Initiatives Urban Humanities and Their Publics

Hope the Pitanga Cherries Grow: An ethnographic look at Luanda

One young boy holding another younger child and smiling

On November 7th, Angolan filmmaker, poet, and writer, Ondjaki, spoke to students of NYU’s Department of Social and Cultural Analysis about his documentary Hope the Pitanga Cherries Grow. Presenting a vivid portrait of Luanda, the capital city of Angola, and its many colorful inhabitants, Ondjaki explores a focus on the individual under the “weight” of a global city.
Hope the Pitanga Cherries Grow’s ambition is simple, yet subtly complex—an attempt to give voice to the Luandan people and each resident’s complicated relationship with the ever-moving city. In the discussion co-hosted by Professor Ricardo Cardoso after the screening, Ondjaki made the claim that his film is all about the “people, people, people.” He defined his objective as moving beyond the singular narratives of his award winning novels like Os transparentes (“The Transparent Ones”) that also explore his native birthplace.

Defining Luanda as both a “survival lab” yet also “the world’s biggest fun fair,” Ondjaki draws upon Luandan scholars, musicians, taxi drivers, and everyday citizens to express their intricate experiences in a city of struggle and hope, hardship but nonetheless, happiness. In many ways, this polarized narrative defines the eclectic Angolan city as a whole.

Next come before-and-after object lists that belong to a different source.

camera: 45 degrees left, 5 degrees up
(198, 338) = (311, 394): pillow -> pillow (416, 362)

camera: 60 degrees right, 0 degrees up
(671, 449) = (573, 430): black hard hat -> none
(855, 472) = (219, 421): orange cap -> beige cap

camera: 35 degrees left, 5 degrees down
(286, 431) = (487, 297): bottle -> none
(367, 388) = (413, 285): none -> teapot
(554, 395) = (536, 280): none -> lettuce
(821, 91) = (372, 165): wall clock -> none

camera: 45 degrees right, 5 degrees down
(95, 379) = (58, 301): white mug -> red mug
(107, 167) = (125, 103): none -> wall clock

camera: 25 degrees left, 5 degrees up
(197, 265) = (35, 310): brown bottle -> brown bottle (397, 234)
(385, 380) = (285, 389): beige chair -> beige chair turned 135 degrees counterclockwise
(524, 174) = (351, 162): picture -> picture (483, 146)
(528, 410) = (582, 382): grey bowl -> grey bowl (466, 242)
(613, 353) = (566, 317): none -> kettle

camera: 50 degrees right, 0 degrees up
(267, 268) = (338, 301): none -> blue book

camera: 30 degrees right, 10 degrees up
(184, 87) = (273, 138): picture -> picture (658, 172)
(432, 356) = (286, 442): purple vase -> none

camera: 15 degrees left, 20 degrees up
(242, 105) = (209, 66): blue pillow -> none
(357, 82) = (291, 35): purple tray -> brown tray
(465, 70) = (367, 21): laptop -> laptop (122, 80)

Through an ethnographic lens, the film initially depicts the chaos and confusion of the city, compounded by the lack of laws and infrastructure. Abandoned children and crime go hand-in-hand, exacerbated by years of civil war and displaced child soldiers. A colonial lineage followed by Cold War conflict destabilized the entire African region. Yet, despite it all, the film portrays the Luandan people as resilient, finding structure in music, sports, kinship, and the non-stop ebb and flow of the city. Through a series of interviews conducted over the course of a month, Ondjaki espouses the complex, almost contradictory distinctiveness of Luanda to the daily lives of its robust residents.

The documentary’s subjects speak naturally to the camera or to each other, framed with everyday shots of Luanda and the unfiltered buzz of its people. Rappers chat, resting their backs against the walls of their own homes, and unravel the lyrics and melodies of their favorite songs. Partiers dance and shout in the middle of bumper-to-bumper streets on the weekends. An ex-nun questions a young girl bouncing a baby on her lap about her parents. Hope the Pitanga Cherries Grow reminds its viewers that “forgetting” is Luandan. The economic inequality and injustice that affects the city is only one part of its fluid identity, defined much more by the experiences of its people triumphing over struggles. In fact, to be Luandan, is not only forgetting but also “constructing.”  It is to create an identity coupled with the strife of the city but also its vibrancy, life, and perpetuity.